To check your version, run node -v in a terminal/console window.

To get Node.js, go to nodejs.org.

npm (Node Package Manager)

Angular, the Angular CLI, and Angular apps depend on features and functionality provided by libraries that are available as npm packages. To download and install npm packages, you must have an npm package manager.

This Quick Start uses the npm client command line interface, which is installed with Node.js by default.

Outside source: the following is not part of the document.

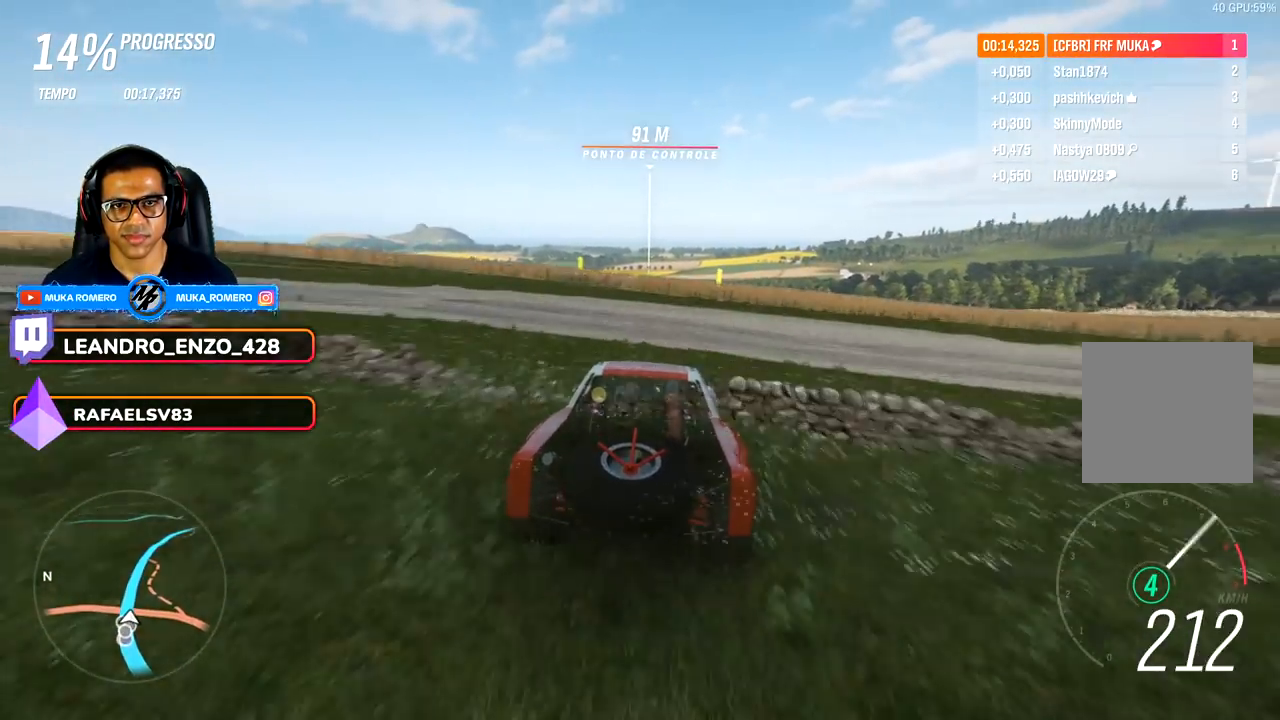
{"buttons": ["R2"], "left_stick": "center", "right_stick": "center", "events": [[33, "left_stick", "right"], [167, "left_stick", "center"]]}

To check that you have the npm client installed, run npm -v in a terminal/console window

Install the Angular CLI

Angular CLI is used to create angular projects, generate application and library code, and perform a variety of ongoing development tasks such as testing, bundling, and deployment. The Angular CLI can be installed either locally or globally. But it is often recommended to install it globally, thus to install Angular CLI globally using npm, open a terminal/console window and enter the following command:

`npm install -g @angular/cli`

Create a workspace and initial application

You develop apps in the context of an Angular workspace. A workspace contains the files for one or more projects. A project is the set of files that comprise an app, a library, or end-to-end (e2e) tests.

To create a new workspace and initial app project:

Run the CLI command ng new and provide the name my-app, as shown here:

`ng new my-app`

The `ng new` command prompts you for information about features to include in the initial app project. Since this is our first application, accept defaults by pressing Enter/Return all through the prompts.

The Angular CLI installs the necessary Angular npm packages and other dependencies. This can take a few minutes, depending on your internet connection.

It also creates the following workspace and starter project files:

  • A new workspace, with a root folder named my-app
  • An initial skeleton app project also called my-app (in the src subfolder)
  • An end-to-end test project (in the e2e subfolder)
  • Related configuration files

The initial app project contains a simple welcome application, ready to run.

Serve the application

Angular includes a server, so that you can easily build and serve your app locally by going to the workspace folder (my-app). Launch the server by using the CLI command ng serve, with the --open option.

`cd my-app`
`ng serve --open`

The ng serve command launches the server watches your files, and rebuilds the app as you make changes to those files.

The --open (or just -o) option automatically opens your browser to http://localhost:4200. The Angular application uses port 4200 by default. On the browser, a welcome message to the Angular world as shown in the image below is shown

Edit your first Angular component

Components are the fundamental building blocks of Angular applications. They display data on the screen, listen for user input, and take action based on that input.

As part of the initial app, the CLI created the first Angular component for you. It is the root component, and it is named app-root.

Here, we are going to edit this component, thus open ./src/app/app.component.ts and change the title property from 'my-app' to “Ogbonna Vitalis, Welcome to Angular”. Here I used my name, you can change it to yours.

@Component({
  selector: 'app-root',
  templateUrl: './app.component.html',
  styleUrls: ['./app.component.css']
})
export class AppComponent {
  title = 'Ogbonna Vitalis, Welcome to Angular';
}

The browser reloads automatically with the revised title. To make the look much better, we need to edit the CSS file. To do this we open ./src/app/app.component.css and give the component some style.

src/app/app.component.css
content_copyh1 {
  color: #369;
  font-family: Arial, Helvetica, sans-serif;
  font-size: 250%;
}

Congratulations, It's looking much better now! We have successfully created our first ever Angular Application. In the next tutorial, we will explore the Angular file structure in a bit.